Static equilibrium: Placing a fulcrum

[archaic]

Homework Statement

A 0.140-kg, 45.4-cm-long uniform bar has a small 0.050-kg mass glued to its left end and a small 0.100-kg mass glued to the other end. You want to balance this system horizontally on a fulcrum placed just under its center of gravity.
How far from the left end should the fulcrum be placed?

Relevant Equations

##\sum\tau=0##

I don't understand the question; they're telling me that the fulcrum is just under the center of gravity of the bar, but that I also need to find its position.
In any case, I suppose that the fulcrum's position is ##x##.

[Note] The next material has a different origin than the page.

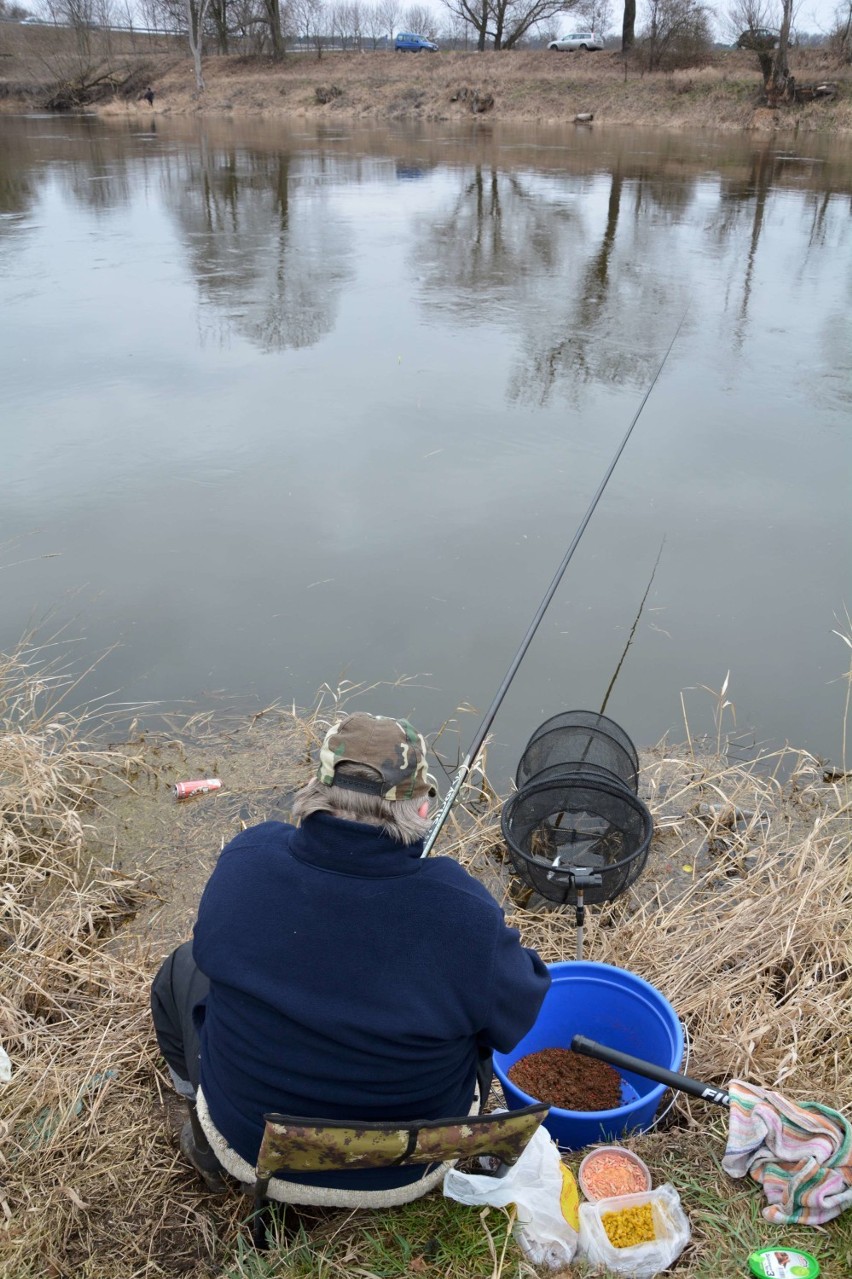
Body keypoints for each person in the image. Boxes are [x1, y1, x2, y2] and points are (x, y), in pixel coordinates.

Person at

Let the weight at the left end be ##w_1##, at the right end be ##w_2##, and of the center of gravity be ##w##.
Since ##w_2>w_1##, I'm going to suppose that ##x>\frac l2##.
$$w(x-\frac l2)+w_1x=w_2(l-x)\\x=l\frac{w_2+\frac w2}{w+w_1+w_2}=45.4\times\frac{0.100+\frac{0.140}{2}}{0.140+0.100+0.050}$$

 

[archaic]

Ok, this is correct. I have first mindlessly put ##x## randomly less than ##l/2## and worked that way.

 

[archaic]

Generally, do engineers balancing such systems check from which side of the center of gravity the sum of the forces' component contributing to rotation is greater before setting up the equation? Or there is a systematic way?

 

[Cutter Ketch]

If it isn’t moving the sum of the torques about any point must be zero. Pick a point, pick a sign convention for the torques, and the answer will come out right no matter what point you pick. Engineers don’t generally try to guess the right point. Instead they generally pick a point to make the math easy. For example, if there’s a force you don’t know use it’s location as the center of rotation and it’s torque is zero no matter what the magnitude. It drops out of the calculation. Similarly pick a place where several forces act to get them all out. Perhaps most the forces are perpendicular but one is at an unknown angle and you don’t want to have to figure out the components. Choose that as the origin. Etc.